Shaw: Homeless people need more care than shelters provide
Entrance to the Sunnyvale homeless shelter on Hamlin Court. File photo.

How is a homeless shelter expected to maintain the health and well-being of individuals with a mental illness or emotional issues, when no doctors are on staff? How is a homeless shelter expected to ensure the safety and comfort of individuals who require respite care, when no nurses are on staff? How is a homeless shelter supposed to help individuals with substance abuse or addiction issues, when no therapy is ever offered?

These questions run through my head often, as I observe chaos wreaked on the shelter by a few individuals. Individuals who need care that a homeless shelter is ill equipped to provide.

When there is yelling in the men’s area, the cause is usually someone fed up: a mentally ill client, a client who requires respite or a client with substance abuse issues. A mentally ill veteran who is told every day to shut up because he talks too loud isn’t receiving quality treatment. Having people yell at you every day, telling you to stay away from them, doesn’t feel very honorable.

══════

● **Task list**
1. Can you rewrite the stretch of the op-ed on homeless shelters from "Shaw: Homeless people" through "is ever offered?", putting "site" in place of "staff"?
2. What do these parts of the op-ed on homeless shelters state?
(a) On what street is the Sunnyvale shelter entrance in the photo caption?
(b) Which staff does the writer say are absent for people who need respite care?
(c) What is the mentally ill veteran told every day, and why?

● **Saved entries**
══════

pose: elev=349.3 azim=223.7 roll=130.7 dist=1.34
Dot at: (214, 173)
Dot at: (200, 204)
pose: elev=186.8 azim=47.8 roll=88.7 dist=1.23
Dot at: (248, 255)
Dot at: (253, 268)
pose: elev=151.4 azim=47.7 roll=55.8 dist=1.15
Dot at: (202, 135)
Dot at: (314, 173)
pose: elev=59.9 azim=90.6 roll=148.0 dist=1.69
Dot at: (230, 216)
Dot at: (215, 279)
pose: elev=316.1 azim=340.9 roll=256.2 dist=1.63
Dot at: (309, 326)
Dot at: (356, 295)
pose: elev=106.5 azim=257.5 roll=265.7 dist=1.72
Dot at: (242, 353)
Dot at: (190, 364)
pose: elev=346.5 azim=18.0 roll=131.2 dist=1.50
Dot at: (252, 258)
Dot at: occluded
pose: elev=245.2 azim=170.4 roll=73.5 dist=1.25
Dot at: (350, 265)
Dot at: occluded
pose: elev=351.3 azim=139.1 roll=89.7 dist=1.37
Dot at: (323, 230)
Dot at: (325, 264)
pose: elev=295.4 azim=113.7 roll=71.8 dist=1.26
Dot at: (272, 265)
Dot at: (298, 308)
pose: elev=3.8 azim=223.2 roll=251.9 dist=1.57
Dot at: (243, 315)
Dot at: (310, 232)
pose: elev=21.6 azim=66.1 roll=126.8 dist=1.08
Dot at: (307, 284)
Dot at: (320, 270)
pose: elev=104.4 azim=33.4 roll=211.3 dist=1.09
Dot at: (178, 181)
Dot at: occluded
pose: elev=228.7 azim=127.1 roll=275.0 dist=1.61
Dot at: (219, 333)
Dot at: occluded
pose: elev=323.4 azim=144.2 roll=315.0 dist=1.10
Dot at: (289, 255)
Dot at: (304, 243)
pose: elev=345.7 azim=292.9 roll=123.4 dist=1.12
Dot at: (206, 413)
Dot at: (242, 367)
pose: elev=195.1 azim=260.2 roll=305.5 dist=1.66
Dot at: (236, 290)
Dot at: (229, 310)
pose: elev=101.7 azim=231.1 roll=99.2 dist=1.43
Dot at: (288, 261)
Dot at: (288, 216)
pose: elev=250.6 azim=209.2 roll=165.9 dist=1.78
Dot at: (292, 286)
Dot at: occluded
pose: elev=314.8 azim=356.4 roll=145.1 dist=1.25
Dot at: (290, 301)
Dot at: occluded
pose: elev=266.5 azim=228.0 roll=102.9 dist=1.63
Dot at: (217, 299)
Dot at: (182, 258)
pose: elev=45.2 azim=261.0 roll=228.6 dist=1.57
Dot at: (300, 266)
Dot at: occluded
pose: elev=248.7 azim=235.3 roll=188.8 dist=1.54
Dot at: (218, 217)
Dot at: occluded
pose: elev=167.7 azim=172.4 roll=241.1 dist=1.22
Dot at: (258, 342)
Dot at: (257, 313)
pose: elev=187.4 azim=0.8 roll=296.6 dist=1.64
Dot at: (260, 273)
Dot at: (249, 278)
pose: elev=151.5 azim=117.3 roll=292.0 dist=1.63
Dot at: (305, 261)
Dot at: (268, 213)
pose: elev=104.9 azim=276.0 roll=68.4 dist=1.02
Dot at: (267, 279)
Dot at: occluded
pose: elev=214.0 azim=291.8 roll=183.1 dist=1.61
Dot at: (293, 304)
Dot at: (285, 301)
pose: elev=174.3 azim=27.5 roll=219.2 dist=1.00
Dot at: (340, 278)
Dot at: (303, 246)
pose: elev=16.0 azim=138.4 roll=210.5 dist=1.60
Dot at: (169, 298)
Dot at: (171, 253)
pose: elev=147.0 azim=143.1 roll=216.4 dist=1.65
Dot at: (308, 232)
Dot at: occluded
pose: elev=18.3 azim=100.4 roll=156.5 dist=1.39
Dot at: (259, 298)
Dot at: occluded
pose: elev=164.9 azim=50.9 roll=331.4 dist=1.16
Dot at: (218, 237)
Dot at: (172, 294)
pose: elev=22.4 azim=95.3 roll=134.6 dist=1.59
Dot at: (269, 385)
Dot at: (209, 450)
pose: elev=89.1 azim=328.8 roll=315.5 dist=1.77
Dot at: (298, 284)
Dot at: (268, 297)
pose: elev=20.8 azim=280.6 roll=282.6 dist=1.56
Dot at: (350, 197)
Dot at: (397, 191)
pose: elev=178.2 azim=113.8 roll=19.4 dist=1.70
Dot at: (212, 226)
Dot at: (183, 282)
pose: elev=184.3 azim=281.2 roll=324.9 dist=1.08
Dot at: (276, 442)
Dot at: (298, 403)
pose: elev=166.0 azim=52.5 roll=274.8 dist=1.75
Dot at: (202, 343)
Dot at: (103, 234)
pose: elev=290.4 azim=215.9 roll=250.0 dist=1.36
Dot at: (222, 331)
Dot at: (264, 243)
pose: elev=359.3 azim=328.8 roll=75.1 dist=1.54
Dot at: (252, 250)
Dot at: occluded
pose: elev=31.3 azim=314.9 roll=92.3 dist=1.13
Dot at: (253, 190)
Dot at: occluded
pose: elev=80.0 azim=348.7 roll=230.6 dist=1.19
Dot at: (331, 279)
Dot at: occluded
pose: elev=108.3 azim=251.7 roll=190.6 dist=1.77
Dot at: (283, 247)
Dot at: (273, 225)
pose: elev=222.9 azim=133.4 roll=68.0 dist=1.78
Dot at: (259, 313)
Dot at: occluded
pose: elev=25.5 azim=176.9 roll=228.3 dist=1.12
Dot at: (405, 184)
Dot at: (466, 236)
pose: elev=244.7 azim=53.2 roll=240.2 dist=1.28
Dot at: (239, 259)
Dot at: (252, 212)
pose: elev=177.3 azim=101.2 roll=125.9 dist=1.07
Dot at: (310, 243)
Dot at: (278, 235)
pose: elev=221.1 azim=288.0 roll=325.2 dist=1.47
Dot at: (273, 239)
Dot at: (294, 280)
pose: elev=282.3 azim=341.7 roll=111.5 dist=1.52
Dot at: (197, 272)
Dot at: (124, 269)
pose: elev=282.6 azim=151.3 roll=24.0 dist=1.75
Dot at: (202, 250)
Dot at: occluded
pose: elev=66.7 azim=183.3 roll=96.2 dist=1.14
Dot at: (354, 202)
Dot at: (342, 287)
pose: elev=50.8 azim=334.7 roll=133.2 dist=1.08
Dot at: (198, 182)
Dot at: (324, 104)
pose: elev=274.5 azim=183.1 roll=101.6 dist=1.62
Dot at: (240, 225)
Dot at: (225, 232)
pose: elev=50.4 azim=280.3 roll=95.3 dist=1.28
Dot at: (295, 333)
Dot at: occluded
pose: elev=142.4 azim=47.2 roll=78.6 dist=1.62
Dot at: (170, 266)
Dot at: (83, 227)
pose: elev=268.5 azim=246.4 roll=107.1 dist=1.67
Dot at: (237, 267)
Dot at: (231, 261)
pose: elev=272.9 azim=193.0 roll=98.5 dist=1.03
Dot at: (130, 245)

══════

● **Numbered responses**
1.
Shaw: Homeless people need more care than shelters provide
Entrance to the Sunnyvale homeless shelter on Hamlin Court. File photo.

How is a homeless shelter expected to maintain the health and well-being of individuals with a mental illness or emotional issues, when no doctors are on site? How is a homeless shelter expected to ensure the safety and comfort of individuals who require respite care, when no nurses are on site? How is a homeless shelter supposed to help individuals with substance abuse or addiction issues, when no therapy is ever offered?

2.
(a) Hamlin Court.
(b) Nurses.
(c) He is told to shut up because he talks too loud.